Public Health Impact:
By addressing these needs, FDA will be better able to identify and accurately predict and reduce the magnitude and likelihood of risks associated with products. This, in turn, will help both speed and reduce costs in achieving the delivery of safe and effective new products to market, leading to improved health outcomes and reduced patient risk. By continuing to explore and integrate new tools and approaches in the evaluation of product safety, FDA will be better able to estimate dose ranges, help promote more informed device designs for safe use in clinical trials, and develop and use more sensitive and reliable ways to identify and confirm safety issues at earlier times during the medical product development process.

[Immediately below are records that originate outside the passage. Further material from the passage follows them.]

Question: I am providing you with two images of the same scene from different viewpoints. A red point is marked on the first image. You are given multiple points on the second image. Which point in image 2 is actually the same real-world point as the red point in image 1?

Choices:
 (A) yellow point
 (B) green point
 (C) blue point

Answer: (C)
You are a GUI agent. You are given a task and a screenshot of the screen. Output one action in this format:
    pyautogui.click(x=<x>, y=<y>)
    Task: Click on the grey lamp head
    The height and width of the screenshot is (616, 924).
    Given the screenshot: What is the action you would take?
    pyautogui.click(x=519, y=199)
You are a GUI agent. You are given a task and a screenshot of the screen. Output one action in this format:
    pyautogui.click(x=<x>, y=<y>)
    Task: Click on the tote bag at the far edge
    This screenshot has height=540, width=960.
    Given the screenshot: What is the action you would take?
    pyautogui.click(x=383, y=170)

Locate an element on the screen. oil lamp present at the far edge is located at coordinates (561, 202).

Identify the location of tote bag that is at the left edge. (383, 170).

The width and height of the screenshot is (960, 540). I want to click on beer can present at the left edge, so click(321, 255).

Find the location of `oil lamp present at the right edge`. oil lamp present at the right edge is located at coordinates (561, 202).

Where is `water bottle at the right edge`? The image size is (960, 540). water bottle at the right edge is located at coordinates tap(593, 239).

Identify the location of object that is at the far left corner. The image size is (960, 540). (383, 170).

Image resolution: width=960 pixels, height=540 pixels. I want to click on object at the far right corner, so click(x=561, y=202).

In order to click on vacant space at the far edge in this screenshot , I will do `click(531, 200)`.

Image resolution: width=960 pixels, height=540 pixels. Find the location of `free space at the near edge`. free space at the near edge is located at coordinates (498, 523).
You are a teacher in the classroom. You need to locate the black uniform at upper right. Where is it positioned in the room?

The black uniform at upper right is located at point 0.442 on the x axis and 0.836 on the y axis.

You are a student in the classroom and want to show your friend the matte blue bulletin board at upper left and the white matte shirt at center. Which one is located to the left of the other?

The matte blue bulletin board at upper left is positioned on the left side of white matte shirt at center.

FDA Centers will also be better able to anticipate the risk and nature of product-related adverse events and to understand the mechanisms by which these events occur in specific individuals or subpopulations. Modernizing toxicology and continually improving the ability of non-clinical tests, models, and measurements to predict product safety issues will increase the likelihood that toxicity risks will be identified earlier in product development, assuring patient safety, and mitigating the need to withdraw previously approved products.